3) Nel 2011, crollata la giunta Vignali, il commissario prefettizio Ciclosi denunciò il sistema di corruzione a Parma e il debito pubblico che ne era derivato, ma preparò un programma di risanamento completamente a carico delle tasche dei cittadini senza contemplare un’inchiesta e un’azione contro i veri responsabili, preoccupandosi innanzitutto di non aumentare la «sofferenza del ceto bancario», un programma in perfetta linea con le politiche dei governi nazionali di centro-destra e centro-sinistra degli ultimi vent’anni, che l’attuale giunta dal 2012 a oggi ha scrupolosamente applicato, con il consenso sostanziale di gran parte dell’opposizione consigliare.
4) Una lampante conferma di ciò è il piano di ristrutturazione del debito, firmato nel marzo 2015 dal Comune con le banche creditrici per risanare entro il 2018 l’enorme debito della società partecipata STT-Holding SpA (di cui faceva parte la SPIP) secondo le procedure previste dall’articolo 182 bis della legge fallimentare: per ammissione pubblica dello stesso amministratore delegato di STT, dott. Bussolati, con la ristrutturazione concordata le banche non ci «hanno rimesso quasi nulla» (Relazione Bussolati alle Commissioni IV e V, 20 luglio 2016), cioè non hanno perduto un solo euro, ricevendo invece un patrimonio immobiliare pubblico e circa il 40% delle azioni IREN del Comune.
5) L’indagine promessa solennemente dall’attuale Sindaco nella campagna elettorale del 2012 per accertare la parte illegittima del debito e i suoi responsabili non si è avuta; il PD e gran parte delle forze politiche d’opposizione, si sono ben guardate dal reclamarla. Il silenzio sul debito illegittimo nella campagna elettorale in corso è assordante, condiviso in sintonia dai principali candidati.
6) È una politica indecente quella che tace passiva su queste rapine, lascia indenni i responsabili e al contempo, con l’alibi del debito pubblico provocato da speculazioni e truffe, raddoppia le tasse a tutti i cittadini, privatizza i beni e i servizi comuni, proietta le tariffe di asili nido, scuole materne e mense scolastiche alle stelle.

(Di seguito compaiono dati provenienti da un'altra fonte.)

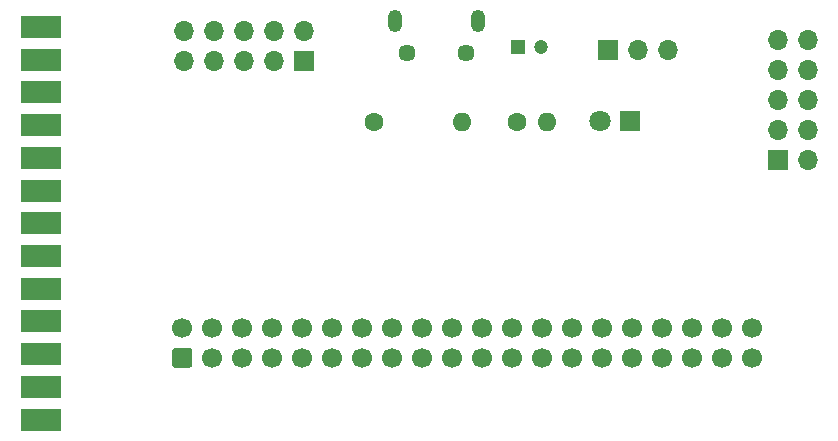
<source format=gbr>
%TF.GenerationSoftware,KiCad,Pcbnew,5.1.12-84ad8e8a86~92~ubuntu18.04.1*%
%TF.CreationDate,2022-06-27T01:27:44+02:00*%
%TF.ProjectId,Parallel-brk,50617261-6c6c-4656-9c2d-62726b2e6b69,rev?*%
%TF.SameCoordinates,Original*%
%TF.FileFunction,Soldermask,Bot*%
%TF.FilePolarity,Negative*%
%FSLAX46Y46*%
G04 Gerber Fmt 4.6, Leading zero omitted, Abs format (unit mm)*
G04 Created by KiCad (PCBNEW 5.1.12-84ad8e8a86~92~ubuntu18.04.1) date 2022-06-27 01:27:44*
%MOMM*%
%LPD*%
G01*
G04 APERTURE LIST*
%ADD10R,3.480000X1.846667*%
%ADD11O,1.700000X1.700000*%
%ADD12R,1.700000X1.700000*%
%ADD13O,1.600000X1.600000*%
%ADD14C,1.600000*%
%ADD15O,1.200000X1.900000*%
%ADD16C,1.450000*%
%ADD17C,1.700000*%
%ADD18C,1.800000*%
%ADD19R,1.800000X1.800000*%
%ADD20C,1.200000*%
%ADD21R,1.200000X1.200000*%
G04 APERTURE END LIST*
D10*
%TO.C,J1*%
X100550000Y-45630000D03*
X100550000Y-48400000D03*
X100550000Y-51170000D03*
X100550000Y-53940000D03*
X100550000Y-56710000D03*
X100550000Y-59480000D03*
X100550000Y-62250000D03*
X100550000Y-65020000D03*
X100550000Y-67790000D03*
X100550000Y-70560000D03*
X100550000Y-73330000D03*
X100550000Y-76100000D03*
X100550000Y-78870000D03*
%TD*%
D11*
%TO.C,J6*%
X112690000Y-46010000D03*
X112690000Y-48550000D03*
X115230000Y-46010000D03*
X115230000Y-48550000D03*
X117770000Y-46010000D03*
X117770000Y-48550000D03*
X120310000Y-46010000D03*
X120310000Y-48550000D03*
X122850000Y-46010000D03*
D12*
X122850000Y-48550000D03*
%TD*%
D11*
%TO.C,J5*%
X165540000Y-46690000D03*
X163000000Y-46690000D03*
X165540000Y-49230000D03*
X163000000Y-49230000D03*
X165540000Y-51770000D03*
X163000000Y-51770000D03*
X165540000Y-54310000D03*
X163000000Y-54310000D03*
X165540000Y-56850000D03*
D12*
X163000000Y-56850000D03*
%TD*%
D13*
%TO.C,R1*%
X143440000Y-53650000D03*
D14*
X140900000Y-53650000D03*
%TD*%
D11*
%TO.C,J4*%
X153680000Y-47550000D03*
X151140000Y-47550000D03*
D12*
X148600000Y-47550000D03*
%TD*%
D15*
%TO.C,J3*%
X130550000Y-45162500D03*
X137550000Y-45162500D03*
D16*
X131550000Y-47862500D03*
X136550000Y-47862500D03*
%TD*%
D17*
%TO.C,J2*%
X160810000Y-71110000D03*
X158270000Y-71110000D03*
X155730000Y-71110000D03*
X153190000Y-71110000D03*
X150650000Y-71110000D03*
X148110000Y-71110000D03*
X145570000Y-71110000D03*
X143030000Y-71110000D03*
X140490000Y-71110000D03*
X137950000Y-71110000D03*
X135410000Y-71110000D03*
X132870000Y-71110000D03*
X130330000Y-71110000D03*
X127790000Y-71110000D03*
X125250000Y-71110000D03*
X122710000Y-71110000D03*
X120170000Y-71110000D03*
X117630000Y-71110000D03*
X115090000Y-71110000D03*
X112550000Y-71110000D03*
X160810000Y-73650000D03*
X158270000Y-73650000D03*
X155730000Y-73650000D03*
X153190000Y-73650000D03*
X150650000Y-73650000D03*
X148110000Y-73650000D03*
X145570000Y-73650000D03*
X143030000Y-73650000D03*
X140490000Y-73650000D03*
X137950000Y-73650000D03*
X135410000Y-73650000D03*
X132870000Y-73650000D03*
X130330000Y-73650000D03*
X127790000Y-73650000D03*
X125250000Y-73650000D03*
X122710000Y-73650000D03*
X120170000Y-73650000D03*
X117630000Y-73650000D03*
X115090000Y-73650000D03*
G36*
G01*
X113150000Y-74500000D02*
X111950000Y-74500000D01*
G75*
G02*
X111700000Y-74250000I0J250000D01*
G01*
X111700000Y-73050000D01*
G75*
G02*
X111950000Y-72800000I250000J0D01*
G01*
X113150000Y-72800000D01*
G75*
G02*
X113400000Y-73050000I0J-250000D01*
G01*
X113400000Y-74250000D01*
G75*
G02*
X113150000Y-74500000I-250000J0D01*
G01*
G37*
%TD*%
D18*
%TO.C,D1*%
X147910000Y-53600000D03*
D19*
X150450000Y-53600000D03*
%TD*%
D20*
%TO.C,C2*%
X142950000Y-47350000D03*
D21*
X140950000Y-47350000D03*
%TD*%
D13*
%TO.C,C1*%
X136250000Y-53650000D03*
D14*
X128750000Y-53650000D03*
%TD*%
M02*

</source>
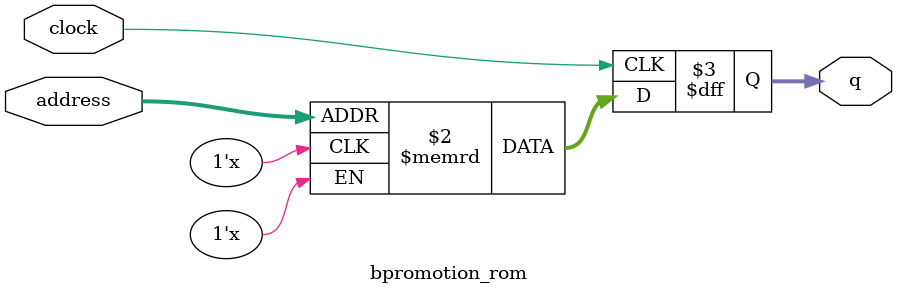
<source format=sv>
module bpromotion_rom (
	input logic clock,
	input logic [13:0] address,
	output logic [3:0] q
);

logic [3:0] memory [0:12099] /* synthesis ram_init_file = "./bpromotion/bpromotion.COE" */;

always_ff @ (posedge clock) begin
	q <= memory[address];
end

endmodule

</source>
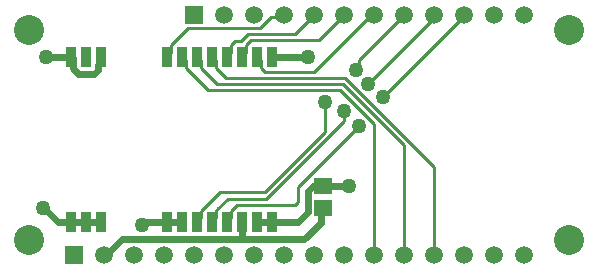
<source format=gtl>
G04*
G04 #@! TF.GenerationSoftware,Altium Limited,Altium Designer,20.1.14 (287)*
G04*
G04 Layer_Physical_Order=1*
G04 Layer_Color=255*
%FSLAX25Y25*%
%MOIN*%
G70*
G04*
G04 #@! TF.SameCoordinates,6A9D062D-DFAF-4A18-B4C3-A7C2119B1702*
G04*
G04*
G04 #@! TF.FilePolarity,Positive*
G04*
G01*
G75*
%ADD10C,0.01000*%
%ADD12R,0.03543X0.07087*%
%ADD13R,0.03543X0.07087*%
%ADD14R,0.05906X0.05512*%
%ADD22C,0.02362*%
%ADD23C,0.05906*%
%ADD24R,0.05906X0.05906*%
%ADD25C,0.10000*%
%ADD26C,0.05000*%
D10*
X119765Y69765D02*
X135000Y85000D01*
X123000Y62000D02*
X145000Y84000D01*
X128000Y57500D02*
X155000Y84500D01*
X119765Y67265D02*
Y69765D01*
X119000Y66500D02*
X119765Y67265D01*
X127750Y57500D02*
X128000D01*
X145000Y84000D02*
Y85000D01*
X155000Y84500D02*
Y85000D01*
X99500Y27500D02*
X120000Y48000D01*
X115000Y49672D02*
Y53000D01*
X108500Y46000D02*
Y56000D01*
X88828Y23500D02*
X115000Y49672D01*
X88500Y26000D02*
X108500Y46000D01*
X73587Y26000D02*
X88500D01*
X67236Y19649D02*
X73587Y26000D01*
X67236Y17212D02*
Y19649D01*
X72693Y20105D02*
X76087Y23500D01*
X79087Y21500D02*
X98500D01*
X99500Y22500D02*
Y27500D01*
X70964Y15941D02*
X72236Y17212D01*
X77236Y19649D02*
X79087Y21500D01*
X65964Y15941D02*
X67236Y17212D01*
X77236D02*
Y19649D01*
X72236Y19649D02*
X72693Y20105D01*
Y20105D01*
X75964Y15941D02*
X77236Y17212D01*
X72236D02*
Y19649D01*
X98500Y21500D02*
X99500Y22500D01*
X69587Y60000D02*
X113657D01*
X72587Y62000D02*
X114485D01*
X75587Y64000D02*
X115343D01*
X105016Y66016D02*
X124000Y85000D01*
X88571Y66016D02*
X105016D01*
X124000Y85000D02*
X125000D01*
X72236Y67351D02*
X75587Y64000D01*
X115343D02*
X145000Y34343D01*
X67236Y67351D02*
X72587Y62000D01*
X114485D02*
X135000Y41485D01*
X62236Y67351D02*
X69587Y60000D01*
X113657D02*
X125000Y48657D01*
X76087Y23500D02*
X88828D01*
X145000Y5000D02*
Y34343D01*
X125000Y5000D02*
Y48657D01*
X135000Y5000D02*
Y41485D01*
X60964Y71059D02*
X62236Y69787D01*
Y67351D02*
Y69787D01*
X65964Y71059D02*
X67236Y69787D01*
Y67351D02*
Y69787D01*
X87236Y67351D02*
Y69787D01*
Y67351D02*
X88571Y66016D01*
X70964Y71059D02*
X72236Y69787D01*
Y67351D02*
Y69787D01*
X85964Y71059D02*
X87236Y69787D01*
X84016Y76547D02*
X106547D01*
X83047Y78547D02*
X98547D01*
X57236Y72331D02*
Y74767D01*
X80602Y76102D02*
X83047Y78547D01*
X98547D02*
X105000Y85000D01*
X63016Y80547D02*
X86844D01*
X94250Y84250D02*
X95000Y85000D01*
X86844Y80547D02*
X90547Y84250D01*
X82236Y74767D02*
X84016Y76547D01*
X90547Y84250D02*
X94250D01*
X57236Y74767D02*
X63016Y80547D01*
X55964Y71059D02*
X57236Y72331D01*
X106547Y76547D02*
X115000Y85000D01*
X77693Y75193D02*
Y75224D01*
X77236Y74736D02*
X77693Y75193D01*
X77236Y72331D02*
Y74736D01*
X75964Y71059D02*
X77236Y72331D01*
X77693Y75224D02*
X78571Y76102D01*
X80602D01*
X80964Y71059D02*
X82236Y72331D01*
Y74767D01*
D12*
X55964Y15941D02*
D03*
X24035D02*
D03*
X29035D02*
D03*
X34035D02*
D03*
X60964D02*
D03*
X65964D02*
D03*
X70964D02*
D03*
X75964D02*
D03*
X80964D02*
D03*
X85964D02*
D03*
X90964D02*
D03*
X34035Y71059D02*
D03*
X29035D02*
D03*
X24035D02*
D03*
D13*
X90964D02*
D03*
X85964D02*
D03*
X80964D02*
D03*
X75964D02*
D03*
X70964D02*
D03*
X65964D02*
D03*
X60964D02*
D03*
X55964D02*
D03*
D14*
X108000Y20520D02*
D03*
Y28000D02*
D03*
D22*
X26360Y65335D02*
X31710D01*
X23976Y71000D02*
X24035Y71059D01*
X34035Y69287D02*
Y71059D01*
X90964D02*
X103059D01*
X85964Y15941D02*
X90964D01*
X24626Y67069D02*
X26360Y65335D01*
X15500Y71000D02*
X23976D01*
X32988Y68240D02*
X34035Y69287D01*
X55964Y15941D02*
X60964D01*
X19559D02*
X24035D01*
X24626Y67069D02*
Y70468D01*
X32988Y66612D02*
Y68240D01*
X48441Y15941D02*
X55964D01*
X14500Y20500D02*
X15000D01*
X24035Y15941D02*
X29035D01*
X24035Y71059D02*
X24626Y70468D01*
X31710Y65335D02*
X32988Y66612D01*
X47500Y15000D02*
X48441Y15941D01*
X15000Y20500D02*
X19559Y15941D01*
X29035D02*
X34035D01*
X102750Y19250D02*
Y26250D01*
X104500Y28000D01*
X108000D01*
X80964Y10216D02*
Y15941D01*
Y10216D02*
X101716D01*
X40801D02*
X80964D01*
X108000Y28000D02*
X116500D01*
X99441Y15941D02*
X102750Y19250D01*
X90964Y15941D02*
X99441D01*
X107104Y19624D02*
X108000Y20520D01*
X107104Y15604D02*
Y19624D01*
X101716Y10216D02*
X107104Y15604D01*
X35585Y5000D02*
X40801Y10216D01*
X35000Y5000D02*
X35585D01*
D23*
X75000Y85000D02*
D03*
X85000D02*
D03*
X95000D02*
D03*
X105000D02*
D03*
X115000D02*
D03*
X125000D02*
D03*
X135000D02*
D03*
X145000D02*
D03*
X155000D02*
D03*
X165000D02*
D03*
X175000D02*
D03*
X35000Y5000D02*
D03*
X45000D02*
D03*
X55000D02*
D03*
X65000D02*
D03*
X75000D02*
D03*
X85000D02*
D03*
X95000D02*
D03*
X105000D02*
D03*
X115000D02*
D03*
X125000D02*
D03*
X135000D02*
D03*
X145000D02*
D03*
X155000D02*
D03*
X165000D02*
D03*
X175000D02*
D03*
D24*
X65000Y85000D02*
D03*
X25000Y5000D02*
D03*
D25*
X190000Y10000D02*
D03*
Y80000D02*
D03*
X10000D02*
D03*
Y10000D02*
D03*
D26*
X127750Y57500D02*
D03*
X123000Y62000D02*
D03*
X119000Y66500D02*
D03*
X108500Y56000D02*
D03*
X115000Y53000D02*
D03*
X120000Y48000D02*
D03*
X47500Y15000D02*
D03*
X103059Y71059D02*
D03*
X14500Y20500D02*
D03*
X15500Y71000D02*
D03*
X116500Y28000D02*
D03*
M02*

</source>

Alla futura giunta e al nuovo consiglio comunale si chiede la costituzione di una commissione di inchiesta pubblica e popolare che indaghi sulla parte illegittima del debito e su tutti i suoi responsabili; l’impegno ad assumere i risultati dell’inchiesta e quindi a non pagare l’eventuale quota di debito illegittimo; l’impegno a non utilizzare le entrate fiscali per ripagare il debito illegittimo con le banche; la riduzione delle tasse (IRPEF, TASI, TARI) e delle tariffe sui servizi fondamentali (rette asili e scuole per l’infanzia; mense scuole obbligo, servizi alla persona, etc.); scelte di destinazione del gettito fiscale secondo criteri di equità sociale e attraverso il bilancio partecipativo; lo stop alla privatizzazione del patrimonio pubblico immobiliare e mobiliare, a partire dalle azioni IREN, da Fiere di Parma, etc.; un concreto programma per chiudere le partecipate e reinternalizzare i servizi.
La lettera chiude con un appello alla trasparenza e partecipazione civile attiva: «sono l’unico antidoto al dilagare della corruzione e dell’espropriazione dei nostri diritti di cittadinanza».